Wie ist die Ausbildung strukturiert und waren die Abschlussprüfungen für dich ein Problem?

 

Die Ausbildung dauert in der Regel 3 ½ Jahre. Der theoretische Unterricht findet in der Berufsschule der Siemens Professional Education (SPE) in Leipzig statt.

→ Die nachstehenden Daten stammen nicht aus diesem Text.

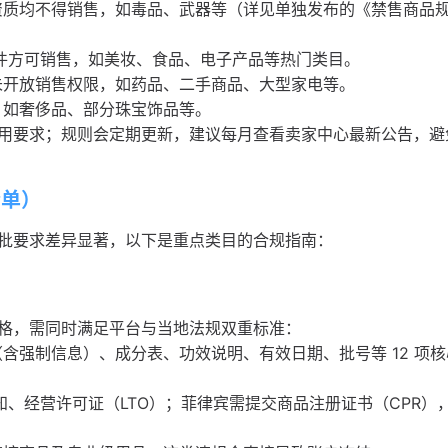
资质均不得销售，如毒品、武器等（详见单独发布的《禁售商品
文件方可销售，如美妆、食品、电子产品等热门类目。
未开放销售权限，如药品、二手商品、大型家电等。
，如奢侈品、部分珠宝饰品等。
用要求；规则会定期更新，建议每月查看卖家中心最新公告，避
清单）
批要求差异显著，以下是重点类目的合规指南：
格，需同时满足平台与当地法规双重标准：
含强制信息）、成分表、功效说明、有效日期、批号等 12 项核
通知、经营许可证（LTO）；菲律宾需提交商品注册证书（CPR）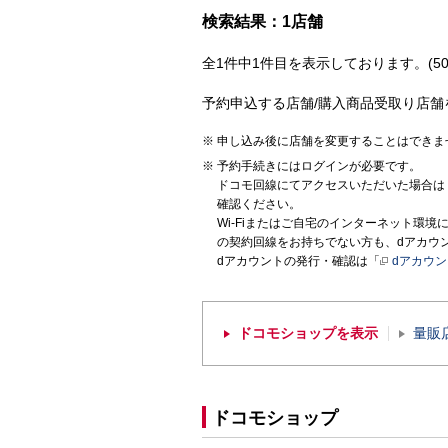
検索結果：1店舗
全1件中1件目を表示しております。(50
予約申込する店舗/購入商品受取り店舗
申し込み後に店舗を変更することはできま
予約手続きにはログインが必要です。
ドコモ回線にてアクセスいただいた場合は
確認ください。
Wi-Fiまたはご自宅のインターネット環
の契約回線をお持ちでない方も、dアカウ
dアカウントの発行・確認は「
dアカウ
ドコモショップを表示
量販
ドコモショップ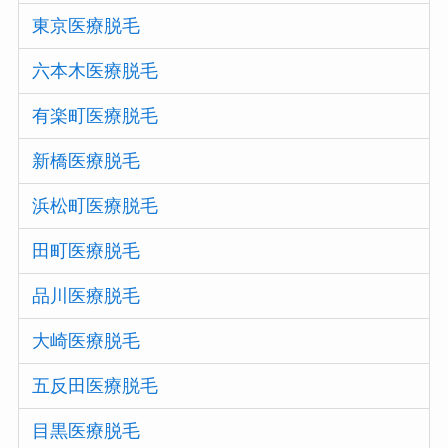
東京医療脱毛
六本木医療脱毛
有楽町医療脱毛
新橋医療脱毛
浜松町医療脱毛
田町医療脱毛
品川医療脱毛
大崎医療脱毛
五反田医療脱毛
目黒医療脱毛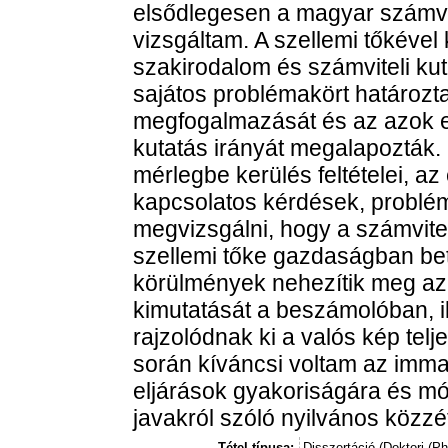
elsődlegesen a magyar számvi
vizsgáltam. A szellemi tőkével 
szakirodalom és számviteli k
sajátos problémakört határozt
megfogalmazását és az azok e
kutatás irányát megalapozták. 
mérlegbe kerülés feltételei, az 
kapcsolatos kérdések, probl
megvizsgálni, hogy a számvite
szellemi tőke gazdaságban bet
körülmények nehezítik meg az
kimutatását a beszámolóban, i
rajzolódnak ki a valós kép tel
során kíváncsi voltam az immat
eljárások gyakoriságára és mód
javakról szóló nyilvános közzét
Tétel típusa:
Disszertáció (Doktori (P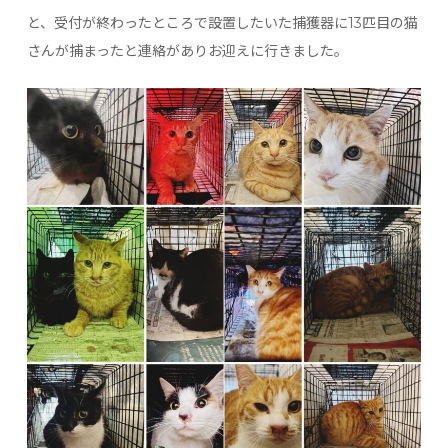
と、受付が終わったところで設置したいた捕獲器に13匹目の猫
さんが捕まったと連絡がありお迎えに行きました。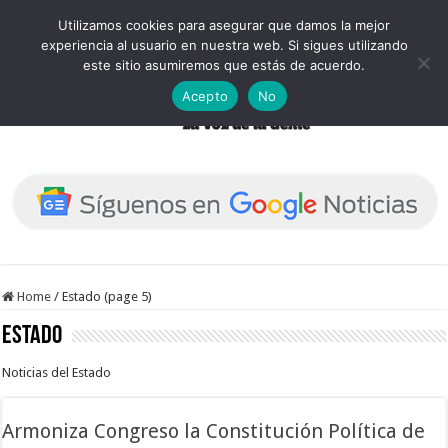
Utilizamos cookies para asegurar que damos la mejor
experiencia al usuario en nuestra web. Si sigues utilizando
este sitio asumiremos que estás de acuerdo.
Acepto
No
Home
/
Estado (page 5)
Estado
Noticias del Estado
Armoniza Congreso la Constitución Política de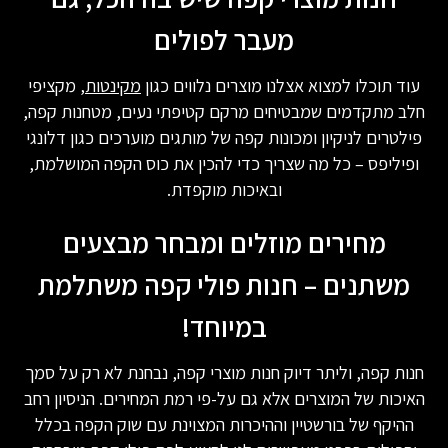
מעבר לפולים
עוד תוכלו למצוא אצלנו מוצרים נלווים כגון
מקינטות
, מקציפי
חלב מתקדמים שמבטיחים מרקם קטיפתי נעים, מטחנות קפה,
פילטרים לניקיון ומכונות קפה של מותגים מוערכים כגון דלונגי
ופיליפס – כל מה שצריך כדי להכין את כוס הקפה המושלמת,
ובאיכות מוקפדת.
מחירים מוזלים ומבחר מבצעים
משתנים – חנות פולי קפה משתלמת
במיוחד!
חנות קפה, וליתר דיוק חנות מוצרי קפה, נבחנת לא רק על סמך
האיכות של המוצרים אלא גם על-פי רמת המחירים. הניסיון רחב
ההיקף של בורשטיין וההיכרות המצוינת עם שוק הקפה בכלל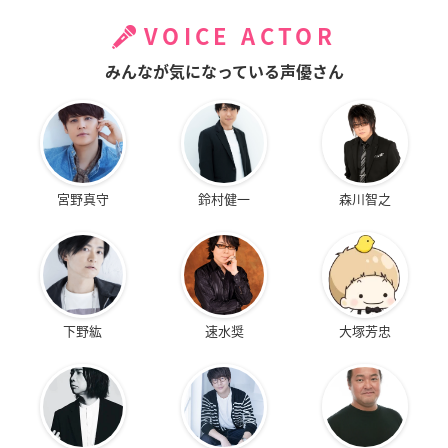
VOICE ACTOR
みんなが気になっている声優さん
宮野真守
鈴村健一
森川智之
下野紘
速水奨
大塚芳忠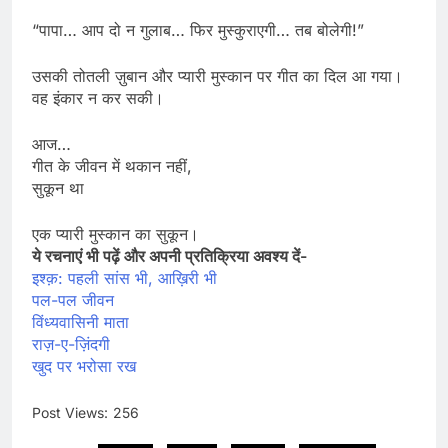
“पापा… आप दो न गुलाब… फिर मुस्कुराएगी… तब बोलेगी!”
उसकी तोतली ज़ुबान और प्यारी मुस्कान पर गीत का दिल आ गया।
वह इंकार न कर सकी।
आज…
गीत के जीवन में थकान नहीं,
सुकून था
एक प्यारी मुस्कान का सुकून।
ये रचनाएं भी पढ़ें और अपनी प्रतिक्रिया अवश्य दें-
इश्क़: पहली सांस भी, आख़िरी भी
पल-पल जीवन
विंध्यवासिनी माता
राज़-ए-ज़िंदगी
खुद पर भरोसा रख
Post Views:
256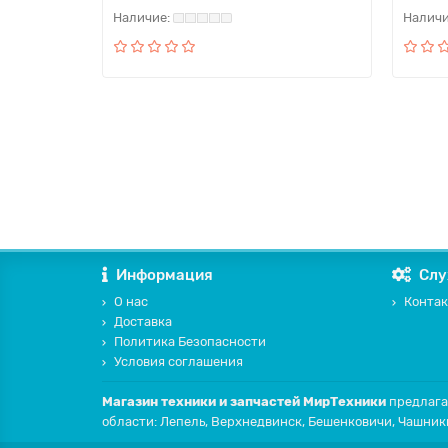
Информация
Слу
О нас
Контак
Доставка
Политика Безопасности
Условия соглашения
Магазин техники и запчастей МирТехники
предлага
области: Лепель, Верхнедвинск, Бешенковичи, Чашник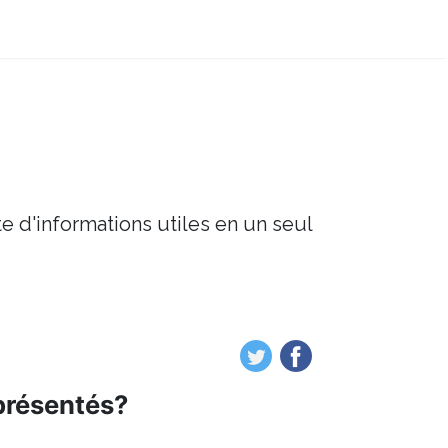
e d'informations utiles en un seul
eprésentés?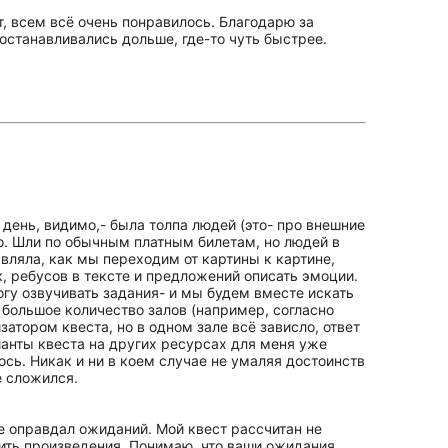
т, всем всё очень понравилось. Благодарю за
 останавливались дольше, где-то чуть быстрее.
 день, видимо,- была толпа людей (это- про внешние
мо. Шли по обычным платным билетам, но людей в
вляла, как мы переходим от картины к картине,
, ребусов в тексте и предложений описать эмоции.
могу озвучивать задания- и мы будем вместе искать
и большое количество залов (например, согласно
затором квеста, но в одном зале всё зависло, ответ
ианты квеста на других ресурсах для меня уже
ось. Никак и ни в коем случае не умаляя достоинств
е сложился.
е оправдал ожиданий. Мой квест рассчитан не
нить произведения. Понимаю, что ваши ожидания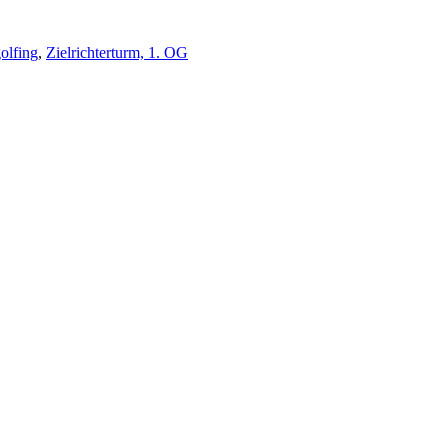
olfing
,
Zielrichterturm, 1. OG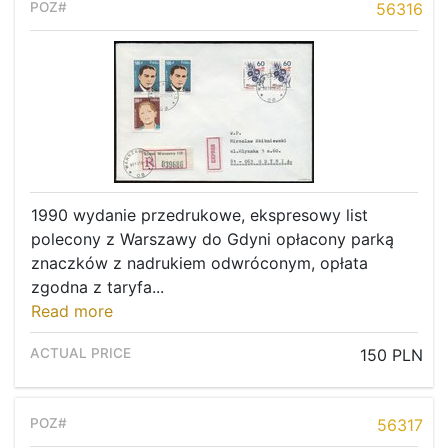
56316
1990 wydanie przedrukowe, ekspresowy list
polecony z Warszawy do Gdyni opłacony parką
znaczków z nadrukiem odwróconym, opłata
zgodna z taryfa...
Read more
150 PLN
56317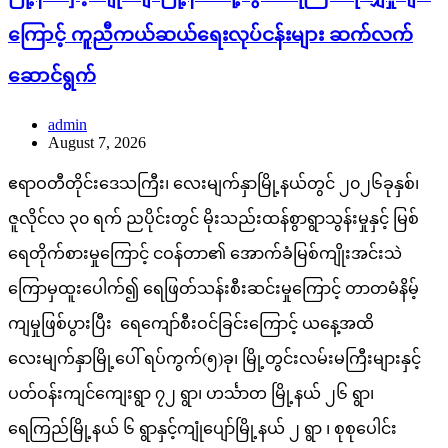
ကြောင့် ကူညီကယ်ဆယ်ရေးလုပ်ငန်းများ ဆက်လက်
ဆောင်ရွက်
admin
August 7, 2026
ဧရာဝတီတိုင်းဒေသကြီး၊ လေးမျက်နှာမြို့နယ်တွင် ၂၀၂၆ခုနှစ်၊
ဇူလိုင်လ ၃၀ ရက် ညပိုင်းတွင် မိုးသည်းထန်စွာရွာသွန်းမှုနှင့် မြစ်
ရေတိုက်စားမှုကြောင့် ငဝန်တာ၏ အောက်ခံမြစ်ကျိုးအင်းသဲ
ကြောမှထူးပေါက်၍ ရေဖြတ်သန်းစီးဆင်းမှုကြောင့် တာတမံနိမ့်
ကျမှုဖြစ်ပွားပြီး ရေကျော်စီးဝင်ခြင်းကြောင့် ယနေ့အထိ
လေးမျက်နှာမြို့ပေါ် ရပ်ကွက်(၅)ခု၊ မြို့တွင်းလမ်းမကြီးများနှင့်
ပတ်ဝန်းကျင်ကျေးရွာ ၇၂ ရွာ၊ ဟင်္သာတ မြို့နယ် ၂၆ ရွာ၊
ရေကြည်မြို့နယ် ၆ ရွာနှင့်ကျုံပျော်မြို့နယ် ၂ ရွာ ၊ စုစုပေါင်း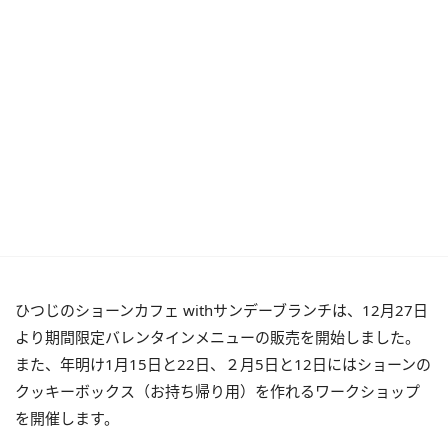
ひつじのショーンカフェ withサンデーブランチは、12月27日
より期間限定バレンタインメニューの販売を開始しました。
また、年明け1月15日と22日、２月5日と12日にはショーンの
クッキーボックス（お持ち帰り用）を作れるワークショップ
を開催します。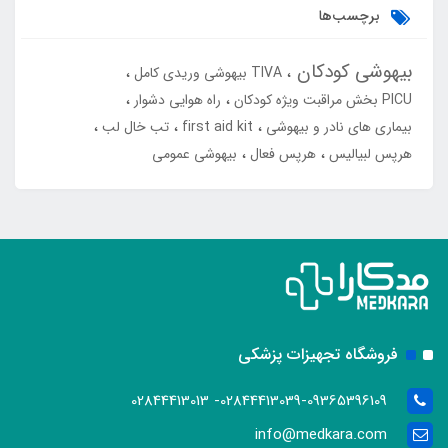
برچسب‌ها
بیهوشی کودکان
TIVA بیهوشی وریدی کامل
PICU بخش مراقبت ویژه کودکان
راه هوایی دشوار
بیماری های نادر و بیهوشی
first aid kit
تب خال لب
هرپس لبیالیس
هرپس فعال
بیهوشی عمومی
فروشگاه تجهیزات پزشکی
02844413039-09365396109- 02844413013
info@medkara.com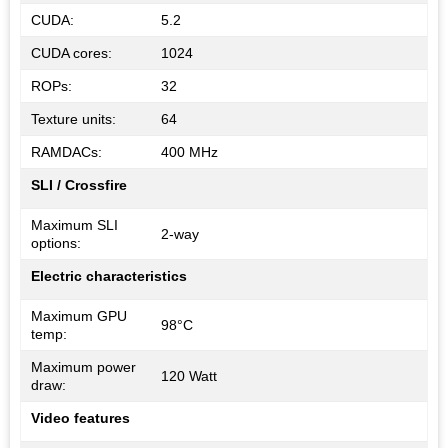
CUDA:
5.2
CUDA cores:
1024
ROPs:
32
Texture units:
64
RAMDACs:
400 MHz
SLI / Crossfire
Maximum SLI
2-way
options:
Electric characteristics
Maximum GPU
98°C
temp:
Maximum power
120 Watt
draw:
Video features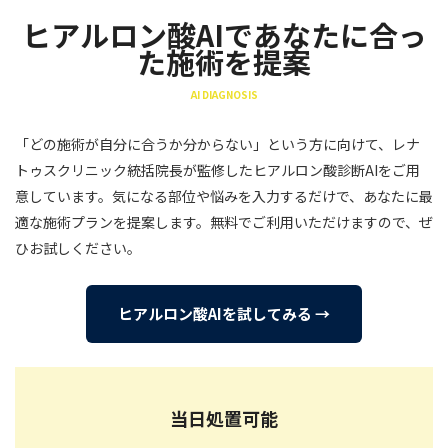
ヒアルロン酸AIであなたに合っ
た施術を提案
AI DIAGNOSIS
「どの施術が自分に合うか分からない」という方に向けて、レナ
トゥスクリニック統括院長が監修したヒアルロン酸診断AIをご用
意しています。気になる部位や悩みを入力するだけで、あなたに最
適な施術プランを提案します。無料でご利用いただけますので、ぜ
ひお試しください。
ヒアルロン酸AIを試してみる →
当日処置可能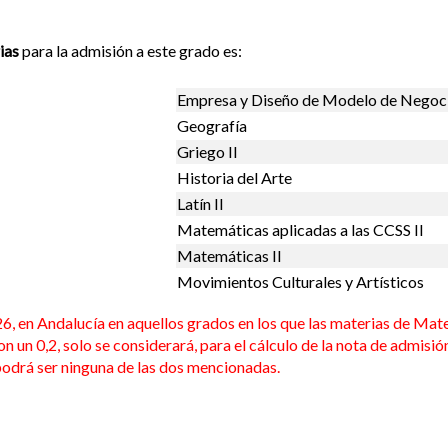
ias
para la admisión a este grado es:
Empresa y Diseño de Modelo de Negoc
Geografía
Griego II
Historia del Arte
Latín II
Matemáticas aplicadas a las CCSS II
Matemáticas II
Movimientos Culturales y Artísticos
en Andalucía en aquellos grados en los que las materias de Mate
on un 0,2, solo se considerará, para el cálculo de la nota de admisió
 podrá ser ninguna de las dos mencionadas.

Wenn man während der Schulzeit am Ball bleibt und sich für den Stoff interessiert, stellen die Abschlussprüfungen kein großes Problem dar. Bei Leesys wird man im  praktischen Teil zudem sehr gut auf die Prüfungen vorbereitet.

 

Du wurdest im Anschluss an deine Ausbildung im Januar 2018 von Leesys übernommen. Wie sehen deine Pläne für die Zukunft aus? 

 

Ich fühle mich bei Leesys sehr wohl, da ich mich mit allen Kollegen gut verstehe und ich möchte Praxiserfahrungen im Betrieb sammeln. Berufsbegleitend plane ich ab dem Herbst 2018 ein Studium als Bachelor für Engineering. Das ist eine große Herausforderung, aber ich bin jung und möchte noch einiges erreichen.

 

Vielen Dank für das sehr interessante Gespräch. Gibt es noch etwas, was du unseren Lesern und besonders Leserinnen mit auf den Weg geben willst?

 

Wie bereits gesagt, Mädchen kann ich empfehlen, dass sie sich auch mit technischen Berufen stärker auseinandersetzen und am besten praktische Erfahrungen sammeln. Dies geht natürlich in Form eines Praktikums oder auch während der „Girls Day“. Ich bin auf jeden Fall mit dem von mir eingeschlagenen Weg sehr glücklich und würde mich sicherlich über mehr weibliche Kollegen in meinem Beruf freuen.